>> start DOCUMENT

Theatre goers will see the paint of Ed Billing, owner of Wallpaper and Moore, on several sets for the movie, including covering the home of Red Dawson, the Marshall assistant coach depicted in the film by “Lost” star Matthew Fox.

Billing said that his Ironton business was chosen because it was the only local distributor of Benjamin Moore-brand paint.

“They prefer to use Benjamin Moore paint, because of the quality and the color range, then we had to find a product for them to use because they don’t like a gloss,” Billing said. “At least one of the colors they tried wouldn’t work when they did the camera test, so they had to change the color. So you run into that sometimes too.”

Billing said that the crew, headed up by director McG, had painted some parts of the MU student center a golden color.

“I’m not sure if that was the look back then, or just because they say it really makes things look good on camera, because they said they used the same color when they filmed ‘Hoosiers.’”

Although he said the unexpected bump in business has been nice, Billing said that it has taken some adjustment, getting used to showbiz.

“The only drawback to doing it is that everything is just a total rush with them,” Billing said. “They even paid quite a bit of an extra fee to guarantee that some paint would get here Tuesday, because they have to have it done before the ‘talent’ shows up, as he calls them.”

What makes the time element more crucial is that the house must not only be painted, but aged appropriately.

“It’s funny, they’ll paint it, then they’ll age it to make it not look brand new,” Billing said. “Then of course when they’re done, they have to take it back to how the homeowner originally had it.”

When all is said an done, and Billing’s paint is taking a starring role in the film, will he be left with a standing testimony to his contribution? Perhaps his name in lights when the credits roll?

“No, I doubt that,” Billing said with a laugh.

>> end DOCUMENT
>> start RECORDS PROVIDED

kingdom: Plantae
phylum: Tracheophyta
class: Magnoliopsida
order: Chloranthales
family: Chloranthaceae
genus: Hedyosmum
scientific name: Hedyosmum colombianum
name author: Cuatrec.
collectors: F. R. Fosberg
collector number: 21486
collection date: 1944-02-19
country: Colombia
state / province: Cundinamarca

>> end RECORDS PROVIDED
>> start RECORDS PROVIDED

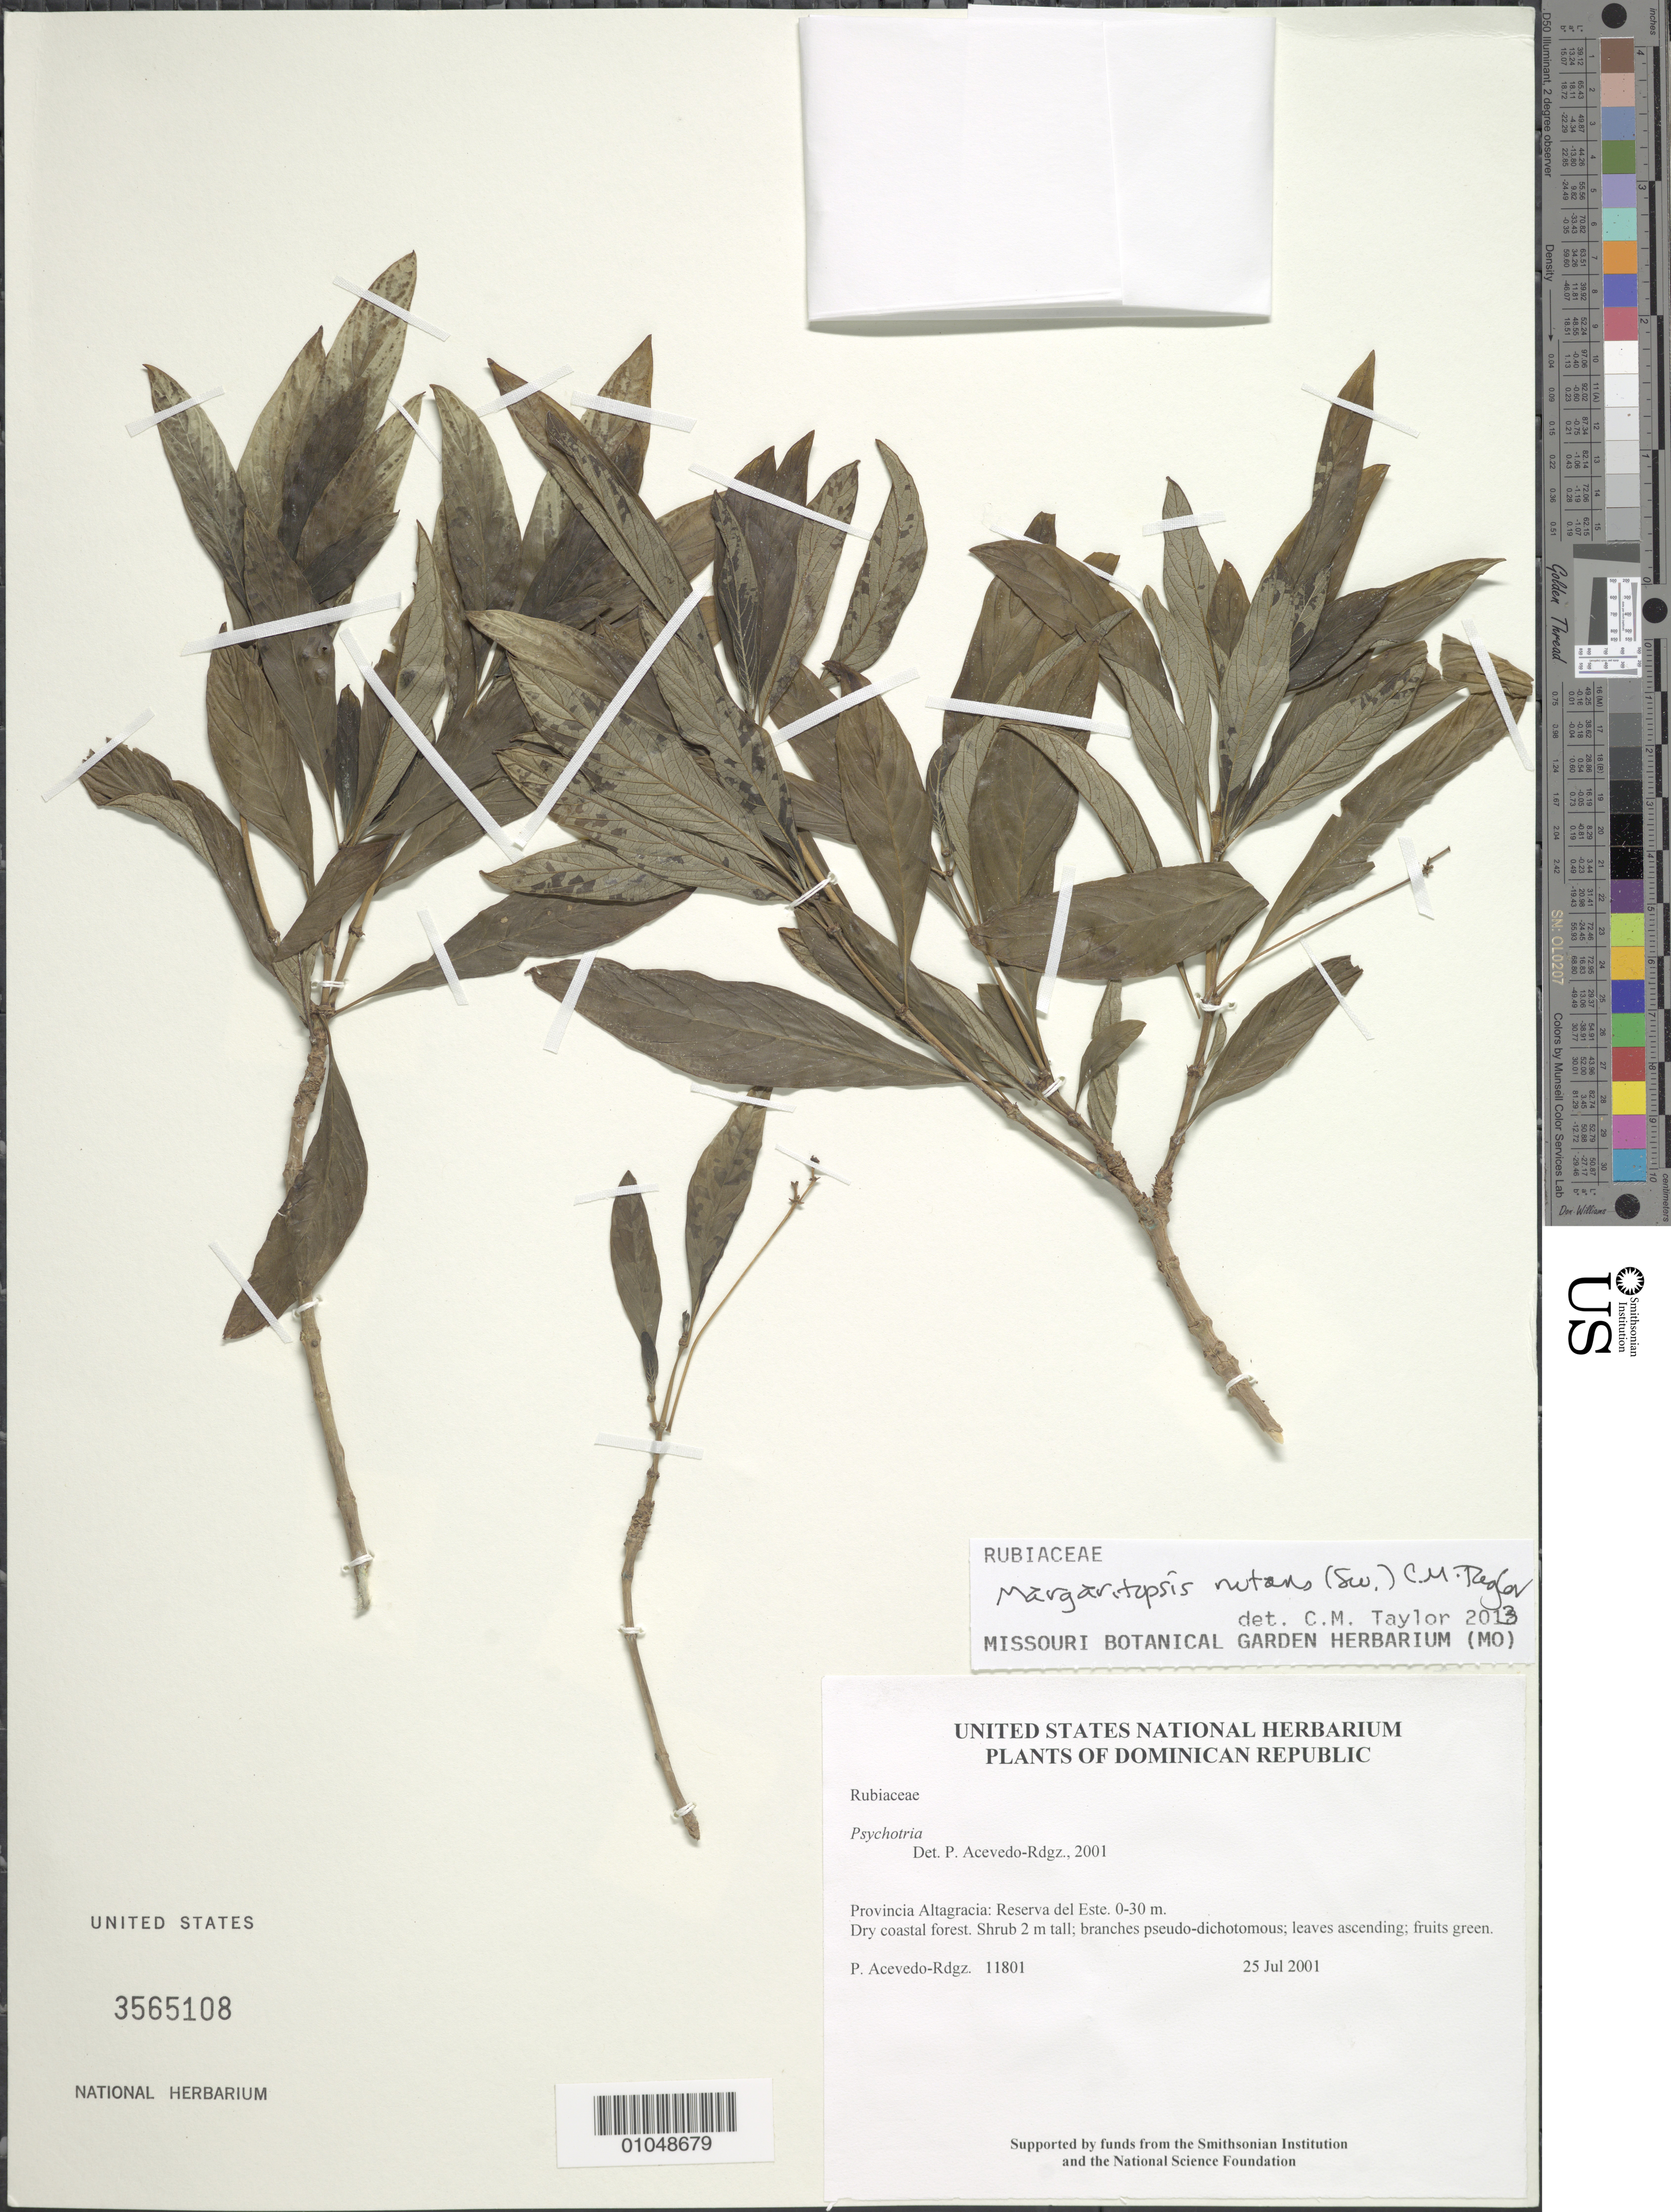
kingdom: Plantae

>> end RECORDS PROVIDED

Which people does the article about the film's paint supplier mention by name, leaving out brand names? The two blocks of lines play no part in what you need to do here.

:: TASK RESULT ::
Ed Billing, Red Dawson, Matthew Fox, McG